* _Exercises to complete_
• 1. Please copy word for word the section of the Hoover cornerstone remarks starting at "Remarks Upon Laying" and ending at "times of depression.".
• 2. According to the Hoover cornerstone remarks, what did President Washington do in September 1793?
• 3. Decide whether each statement agrees with the Hoover cornerstone remarks, answering yes or no and quoting the words that settle it.
(a) The cornerstone is set with the same trowel Washington used 139 years earlier.
(b) The General Post Office was first organized in Philadelphia.
(c) The construction program serves only to house Federal activities more economically.

* _Document passage_
[START]

Herbert Hoover photo

Remarks Upon Laying the Cornerstone of the New Post Office Department Building

September 26, 1932

It ia a great pleasure to participate in this ceremony. This building is a part of a great national construction program which we have undertaken for the dual purpose of more economical housing of Federal activities and of providing employment for the country. It is a part of the sound policy of speeding the growth of Government facilities in times of depression.

In September 1793, President Washington laid the cornerstone of the Capitol. We meet today in the course of a nationwide commemoration of the 200th anniversary of Washington's birth to set, with the same trowel which he used 139 years ago, the cornerstone of a new building for the administration of the postal service, which had its origin during Washington's administration.

As you know, Washington was responsible for the original plan of this city. It was a plan which permitted its orderly and beautiful expansion. This building is set into that plan and is well fitted to further beautify the city.

This ceremony today has an especial significance to the people of the city of New York, for it was there that the Government of the United States began its functions under the Constitution, and there was first organized the General Post Office, as it was then called. I extend greetings to those who are assembled in that city today to celebrate these beginnings of our Government and to do honor to Washington's memory.

[END]

Records drawn from a collection
[START]

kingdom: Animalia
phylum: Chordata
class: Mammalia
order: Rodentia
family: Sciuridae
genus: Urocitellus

[END]

* _Responses per task_
• 1.
Remarks Upon Laying the Cornerstone of the New Post Office Department Building

September 26, 1932

It ia a great pleasure to participate in this ceremony. This building is a part of a great national construction program which we have undertaken for the dual purpose of more economical housing of Federal activities and of providing employment for the country. It is a part of the sound policy of speeding the growth of Government facilities in times of depression.

• 2. He laid the cornerstone of the Capitol.

• 3.
(a) Yes: "with the same trowel which he used 139 years ago"
(b) No: "the people of the city of New York, for it was there that the Government of the United States began its functions under the Constitution, and there was first organized the General Post Office"
(c) No: "for the dual purpose of more economical housing of Federal activities and of providing employment for the country"